There are two major types of bonds: personal and cash. Personal bonds mean that once arrested, you can be released for no cost but a hefty promise.  Of course, you would still have a bond amount set. Let’s say the bond is set at $20,000. You can get out for no cost while your court case is proceeding, but if you fail to show up to court or adhere to the agreed upon conditions, than you will be responsible for paying $20,000.

Cash bonds differ in that you have to actually put up the full bond amount with the understanding that you will get it back as long as you stick to the rules, etc. You can either do this with your own cash, or hire a bondsman who will put the money up but charge you a nonrefundable 10-20% fee (also known as a “surety bond”).  This fee only benefits bondsmen and in no way goes back to the court system. It means that the arrested individuals already have to pay big bucks when they haven’t yet been proven guilty. Remember, we are supposed to live in a country built on the decree: innocent until proven guilty.

The Travis County bond system is known for granting more personal bonds than any other county in Texas. Reporter Plohetski believes that this endangers Austin by allowing more defendants to be out of jail, thus making them more likely to commit crimes or fail to make court appearances. Plohetski feels our current system is too lenient, and he advocates for more involvement by the District Attorney’s office in the personal bond decision process. He feels that individuals either need to wait it out in jail or cough up cash for a surety bond.

However, Chris Perri disagrees, along with most other fellow criminal defense attorneys (click here for opinion of attorney Bradley Hargis), and feels that the Travis County bond system is one of the most progressive programs in the state. Chris believes that when counties fail to offer personal bonds, they create a class system divide. Those who cannot afford to hire bondsmen have to wait in jail, despite not yet being proven guilty. Many individuals spend months in jail. It creates an incentive structure for those stuck in jail to plea out their case just to get out of jail, leading to potentially unjust legal outcomes.
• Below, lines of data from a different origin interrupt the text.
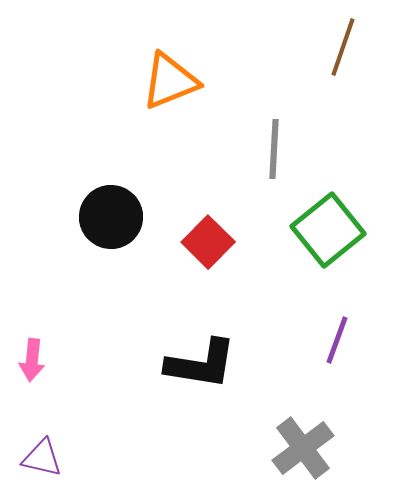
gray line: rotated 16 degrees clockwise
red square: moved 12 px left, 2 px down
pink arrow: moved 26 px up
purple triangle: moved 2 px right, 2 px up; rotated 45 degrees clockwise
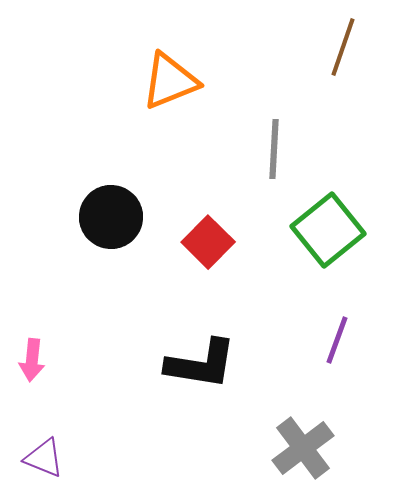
purple triangle: moved 2 px right; rotated 9 degrees clockwise
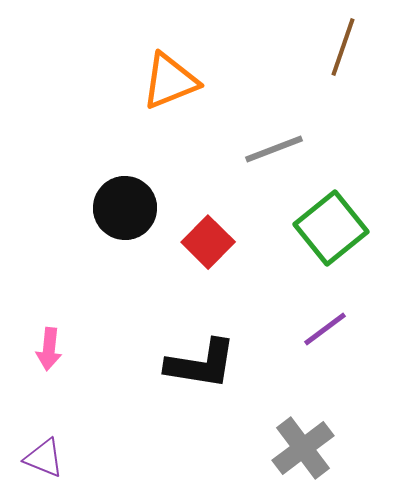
gray line: rotated 66 degrees clockwise
black circle: moved 14 px right, 9 px up
green square: moved 3 px right, 2 px up
purple line: moved 12 px left, 11 px up; rotated 33 degrees clockwise
pink arrow: moved 17 px right, 11 px up
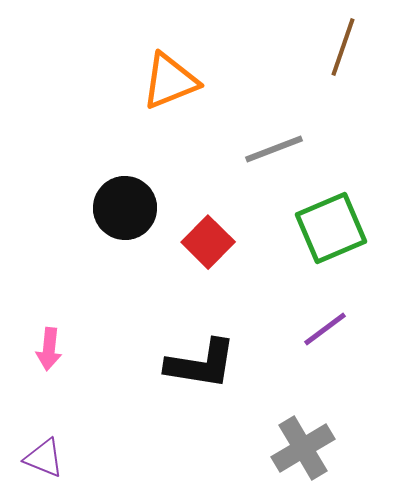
green square: rotated 16 degrees clockwise
gray cross: rotated 6 degrees clockwise
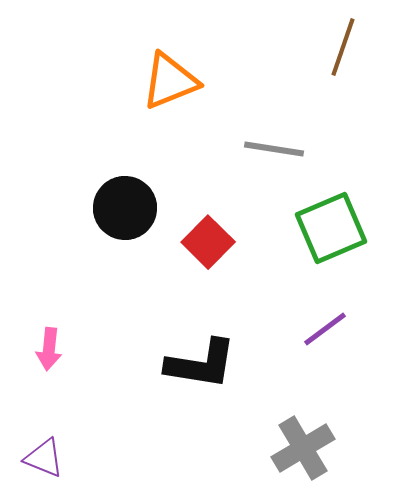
gray line: rotated 30 degrees clockwise
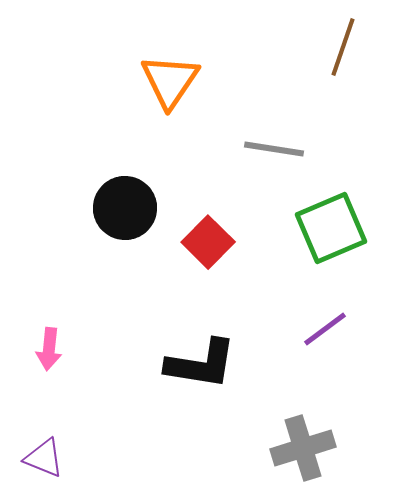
orange triangle: rotated 34 degrees counterclockwise
gray cross: rotated 14 degrees clockwise
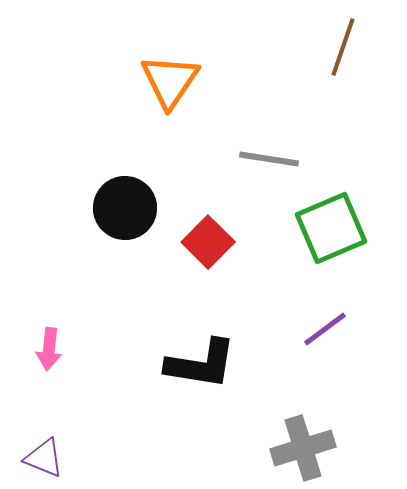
gray line: moved 5 px left, 10 px down
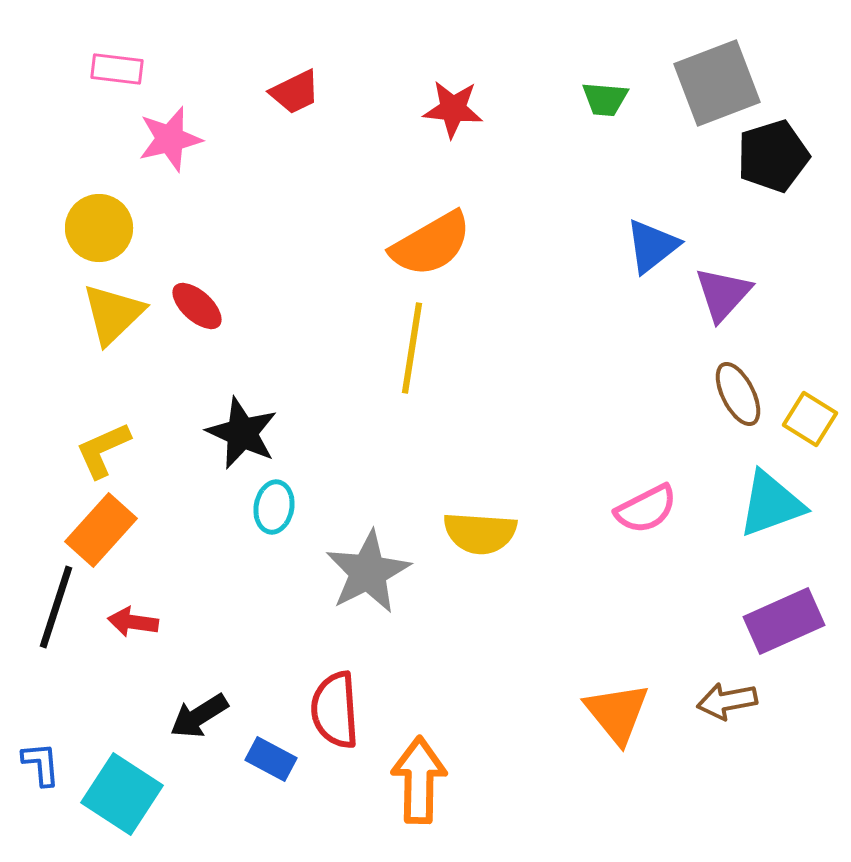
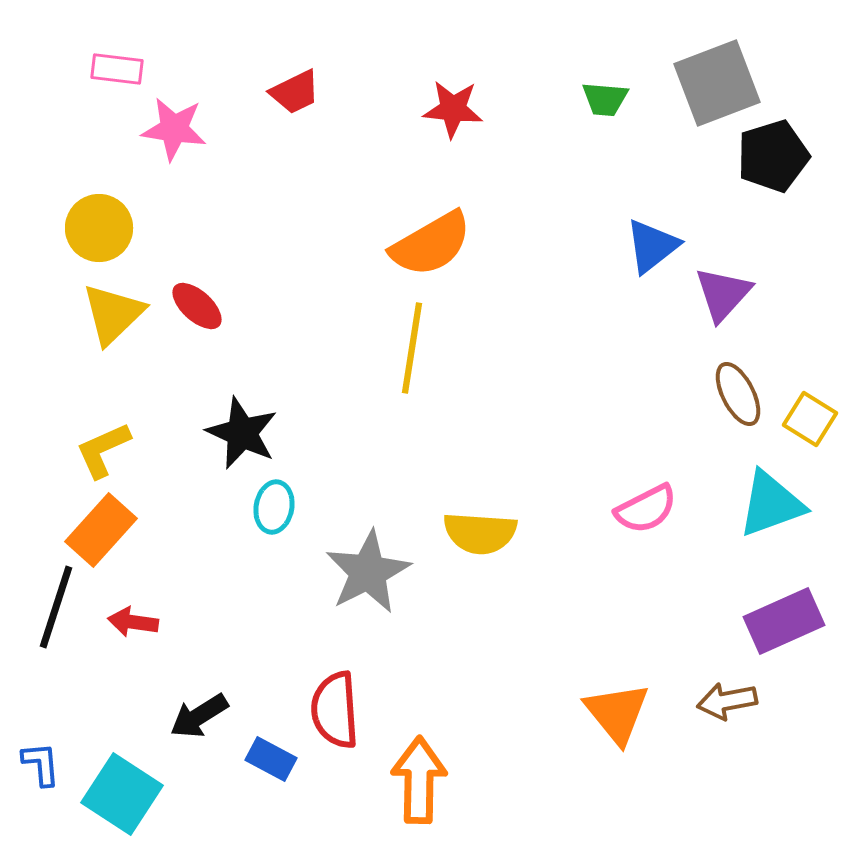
pink star: moved 4 px right, 10 px up; rotated 22 degrees clockwise
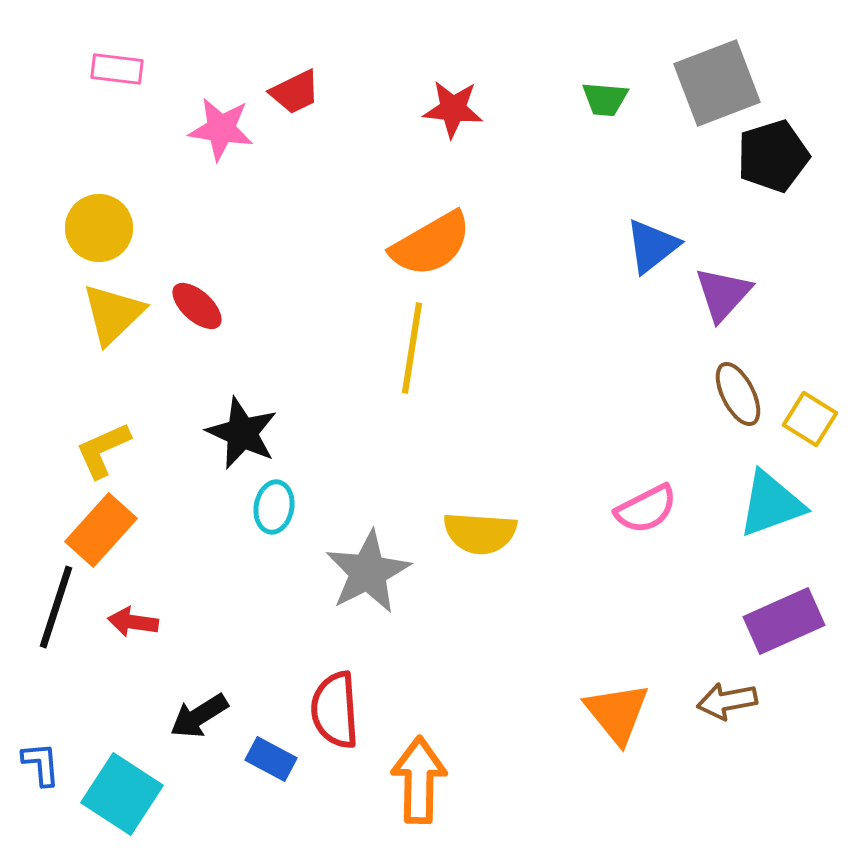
pink star: moved 47 px right
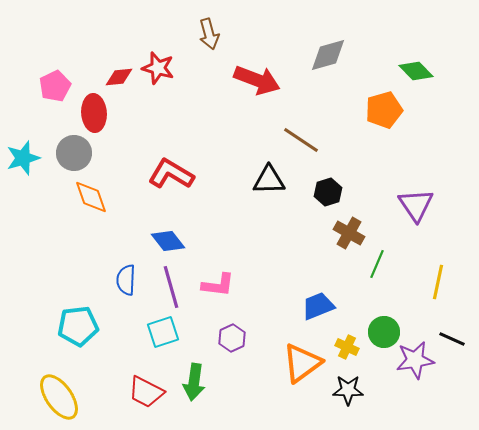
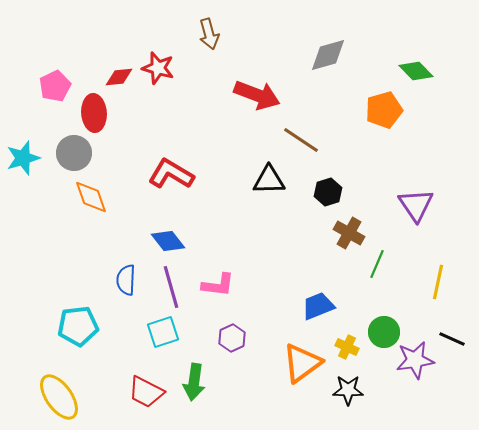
red arrow: moved 15 px down
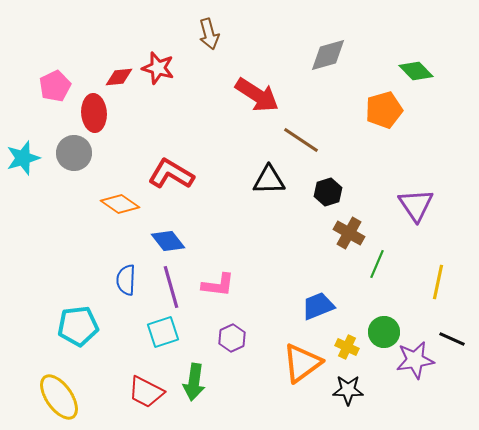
red arrow: rotated 12 degrees clockwise
orange diamond: moved 29 px right, 7 px down; rotated 36 degrees counterclockwise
It also hurts both the criminal defense attorneys as well as the county. If defendants are forced to spend their financial resources on bondsmen, then they are less likely to be able to afford a criminal defense attorney and more likely to apply for a county-funded court-appointed lawyer. Also, keeping people behind bars costs tax dollars.

Many criminal defense attorneys are concerned about Plohetski’s misleading claims. In response to the article, judges have made it more difficult for defendants to obtain personal bonds.  And in response to Plohetski calling for more District Attorney involvement, the DA is trying to become more involved. Yet, this is redundant in that the county already pays for a program called Pretrial Services, which assesses whether a personal bond should be granted by investigating an individual’s criminal history and ties to the community, as well as the safety of any victims if the defendant is released.  DA involvement would merely duplicate Pretrial Services’ role, leading to a slower, less efficient process.

Further, Plohetski claims that it is inappropriate for defense attorneys to talk to judges ex parte (without the opposing side present). Chris Perri disagrees, and states that in Travis County, prosecutors talk to judges without the defense attorney present in order to raise bond amounts or add burdensome conditions (such as an electronic monitor).   Also, every judge requires extensive information on each case and reviews the recommendations of Pretrial Services. However, judges can overrule Pretrial Services' recommendations if they see fit.

Chris also says, in his experience, the type of bond doesn't matter as to whether or not a defendant will show up for court. It is uncommon for people to commit crimes while on bond, as people understand the severity of the ramifications. Yet, there will always be people who don’t adhere to the rules, regardless of their type of bond.

The progressive Travis County bond system isn’t broken—it just needs to be better understood.